### Exercise:
In every item below, replace "put the same way as" with "formatted like" wherever it occurs. Reproduce the items with no other changes.

### Items excerpted from a collection:
.....

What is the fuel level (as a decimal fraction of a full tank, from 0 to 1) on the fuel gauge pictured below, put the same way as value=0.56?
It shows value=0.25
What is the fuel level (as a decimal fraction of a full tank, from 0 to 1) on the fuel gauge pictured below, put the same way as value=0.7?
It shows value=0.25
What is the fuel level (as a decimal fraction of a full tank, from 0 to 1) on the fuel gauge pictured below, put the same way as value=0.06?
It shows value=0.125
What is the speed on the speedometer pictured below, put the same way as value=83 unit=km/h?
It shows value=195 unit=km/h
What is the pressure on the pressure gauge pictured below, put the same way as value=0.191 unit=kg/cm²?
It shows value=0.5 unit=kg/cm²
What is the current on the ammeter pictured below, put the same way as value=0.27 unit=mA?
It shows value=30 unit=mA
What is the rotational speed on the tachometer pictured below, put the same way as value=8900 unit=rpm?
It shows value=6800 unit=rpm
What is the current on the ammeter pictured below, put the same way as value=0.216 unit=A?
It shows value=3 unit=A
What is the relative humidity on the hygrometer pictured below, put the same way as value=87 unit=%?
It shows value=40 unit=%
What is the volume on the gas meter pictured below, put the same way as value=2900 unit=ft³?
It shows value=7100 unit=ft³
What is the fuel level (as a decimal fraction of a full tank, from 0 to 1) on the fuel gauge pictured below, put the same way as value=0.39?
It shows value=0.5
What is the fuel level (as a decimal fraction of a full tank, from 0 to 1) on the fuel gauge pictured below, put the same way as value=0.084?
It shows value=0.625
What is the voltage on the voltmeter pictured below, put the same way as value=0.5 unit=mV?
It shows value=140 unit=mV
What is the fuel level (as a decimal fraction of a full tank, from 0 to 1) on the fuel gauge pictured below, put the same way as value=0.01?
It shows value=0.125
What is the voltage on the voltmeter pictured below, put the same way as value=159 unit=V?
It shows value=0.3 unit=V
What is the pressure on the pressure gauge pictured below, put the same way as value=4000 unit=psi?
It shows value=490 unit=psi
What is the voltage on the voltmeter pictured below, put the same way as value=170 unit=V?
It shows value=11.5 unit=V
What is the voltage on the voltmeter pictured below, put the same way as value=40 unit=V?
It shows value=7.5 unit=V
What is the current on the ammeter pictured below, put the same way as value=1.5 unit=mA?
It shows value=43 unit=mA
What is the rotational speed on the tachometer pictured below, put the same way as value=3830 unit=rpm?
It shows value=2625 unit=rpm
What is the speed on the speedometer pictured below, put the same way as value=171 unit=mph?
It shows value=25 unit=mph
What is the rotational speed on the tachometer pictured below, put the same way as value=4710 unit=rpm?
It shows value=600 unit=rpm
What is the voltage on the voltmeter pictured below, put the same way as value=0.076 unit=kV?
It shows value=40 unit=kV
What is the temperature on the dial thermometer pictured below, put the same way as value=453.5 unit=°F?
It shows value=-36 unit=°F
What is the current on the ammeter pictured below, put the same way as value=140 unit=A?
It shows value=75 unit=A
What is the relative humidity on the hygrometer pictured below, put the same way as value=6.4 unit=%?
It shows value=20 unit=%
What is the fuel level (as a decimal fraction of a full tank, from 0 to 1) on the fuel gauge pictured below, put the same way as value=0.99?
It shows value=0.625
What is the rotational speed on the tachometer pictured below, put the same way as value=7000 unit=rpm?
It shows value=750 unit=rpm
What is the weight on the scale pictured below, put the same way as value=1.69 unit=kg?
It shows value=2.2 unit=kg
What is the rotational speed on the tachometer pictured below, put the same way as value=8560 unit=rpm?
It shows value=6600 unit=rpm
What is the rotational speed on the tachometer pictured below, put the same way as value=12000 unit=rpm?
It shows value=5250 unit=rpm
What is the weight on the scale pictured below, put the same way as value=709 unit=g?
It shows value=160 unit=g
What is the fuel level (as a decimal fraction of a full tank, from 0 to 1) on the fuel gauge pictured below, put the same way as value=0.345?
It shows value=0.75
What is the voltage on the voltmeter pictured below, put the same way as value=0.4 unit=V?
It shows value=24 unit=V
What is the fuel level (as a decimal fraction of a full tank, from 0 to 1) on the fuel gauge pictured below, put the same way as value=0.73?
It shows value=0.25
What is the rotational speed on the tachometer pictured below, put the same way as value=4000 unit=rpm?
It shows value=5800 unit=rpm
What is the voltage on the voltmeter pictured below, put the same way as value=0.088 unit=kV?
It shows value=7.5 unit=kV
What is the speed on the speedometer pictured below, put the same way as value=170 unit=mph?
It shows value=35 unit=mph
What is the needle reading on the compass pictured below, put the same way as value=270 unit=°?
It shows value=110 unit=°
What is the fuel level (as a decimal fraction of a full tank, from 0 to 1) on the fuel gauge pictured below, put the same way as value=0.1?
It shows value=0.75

.....

### Exercise answer:
What is the fuel level (as a decimal fraction of a full tank, from 0 to 1) on the fuel gauge pictured below, formatted like value=0.56?
It shows value=0.25
What is the fuel level (as a decimal fraction of a full tank, from 0 to 1) on the fuel gauge pictured below, formatted like value=0.7?
It shows value=0.25
What is the fuel level (as a decimal fraction of a full tank, from 0 to 1) on the fuel gauge pictured below, formatted like value=0.06?
It shows value=0.125
What is the speed on the speedometer pictured below, formatted like value=83 unit=km/h?
It shows value=195 unit=km/h
What is the pressure on the pressure gauge pictured below, formatted like value=0.191 unit=kg/cm²?
It shows value=0.5 unit=kg/cm²
What is the current on the ammeter pictured below, formatted like value=0.27 unit=mA?
It shows value=30 unit=mA
What is the rotational speed on the tachometer pictured below, formatted like value=8900 unit=rpm?
It shows value=6800 unit=rpm
What is the current on the ammeter pictured below, formatted like value=0.216 unit=A?
It shows value=3 unit=A
What is the relative humidity on the hygrometer pictured below, formatted like value=87 unit=%?
It shows value=40 unit=%
What is the volume on the gas meter pictured below, formatted like value=2900 unit=ft³?
It shows value=7100 unit=ft³
What is the fuel level (as a decimal fraction of a full tank, from 0 to 1) on the fuel gauge pictured below, formatted like value=0.39?
It shows value=0.5
What is the fuel level (as a decimal fraction of a full tank, from 0 to 1) on the fuel gauge pictured below, formatted like value=0.084?
It shows value=0.625
What is the voltage on the voltmeter pictured below, formatted like value=0.5 unit=mV?
It shows value=140 unit=mV
What is the fuel level (as a decimal fraction of a full tank, from 0 to 1) on the fuel gauge pictured below, formatted like value=0.01?
It shows value=0.125
What is the voltage on the voltmeter pictured below, formatted like value=159 unit=V?
It shows value=0.3 unit=V
What is the pressure on the pressure gauge pictured below, formatted like value=4000 unit=psi?
It shows value=490 unit=psi
What is the voltage on the voltmeter pictured below, formatted like value=170 unit=V?
It shows value=11.5 unit=V
What is the voltage on the voltmeter pictured below, formatted like value=40 unit=V?
It shows value=7.5 unit=V
What is the current on the ammeter pictured below, formatted like value=1.5 unit=mA?
It shows value=43 unit=mA
What is the rotational speed on the tachometer pictured below, formatted like value=3830 unit=rpm?
It shows value=2625 unit=rpm
What is the speed on the speedometer pictured below, formatted like value=171 unit=mph?
It shows value=25 unit=mph
What is the rotational speed on the tachometer pictured below, formatted like value=4710 unit=rpm?
It shows value=600 unit=rpm
What is the voltage on the voltmeter pictured below, formatted like value=0.076 unit=kV?
It shows value=40 unit=kV
What is the temperature on the dial thermometer pictured below, formatted like value=453.5 unit=°F?
It shows value=-36 unit=°F
What is the current on the ammeter pictured below, formatted like value=140 unit=A?
It shows value=75 unit=A
What is the relative humidity on the hygrometer pictured below, formatted like value=6.4 unit=%?
It shows value=20 unit=%
What is the fuel level (as a decimal fraction of a full tank, from 0 to 1) on the fuel gauge pictured below, formatted like value=0.99?
It shows value=0.625
What is the rotational speed on the tachometer pictured below, formatted like value=7000 unit=rpm?
It shows value=750 unit=rpm
What is the weight on the scale pictured below, formatted like value=1.69 unit=kg?
It shows value=2.2 unit=kg
What is the rotational speed on the tachometer pictured below, formatted like value=8560 unit=rpm?
It shows value=6600 unit=rpm
What is the rotational speed on the tachometer pictured below, formatted like value=12000 unit=rpm?
It shows value=5250 unit=rpm
What is the weight on the scale pictured below, formatted like value=709 unit=g?
It shows value=160 unit=g
What is the fuel level (as a decimal fraction of a full tank, from 0 to 1) on the fuel gauge pictured below, formatted like value=0.345?
It shows value=0.75
What is the voltage on the voltmeter pictured below, formatted like value=0.4 unit=V?
It shows value=24 unit=V
What is the fuel level (as a decimal fraction of a full tank, from 0 to 1) on the fuel gauge pictured below, formatted like value=0.73?
It shows value=0.25
What is the rotational speed on the tachometer pictured below, formatted like value=4000 unit=rpm?
It shows value=5800 unit=rpm
What is the voltage on the voltmeter pictured below, formatted like value=0.088 unit=kV?
It shows value=7.5 unit=kV
What is the speed on the speedometer pictured below, formatted like value=170 unit=mph?
It shows value=35 unit=mph
What is the needle reading on the compass pictured below, formatted like value=270 unit=°?
It shows value=110 unit=°
What is the fuel level (as a decimal fraction of a full tank, from 0 to 1) on the fuel gauge pictured below, formatted like value=0.1?
It shows value=0.75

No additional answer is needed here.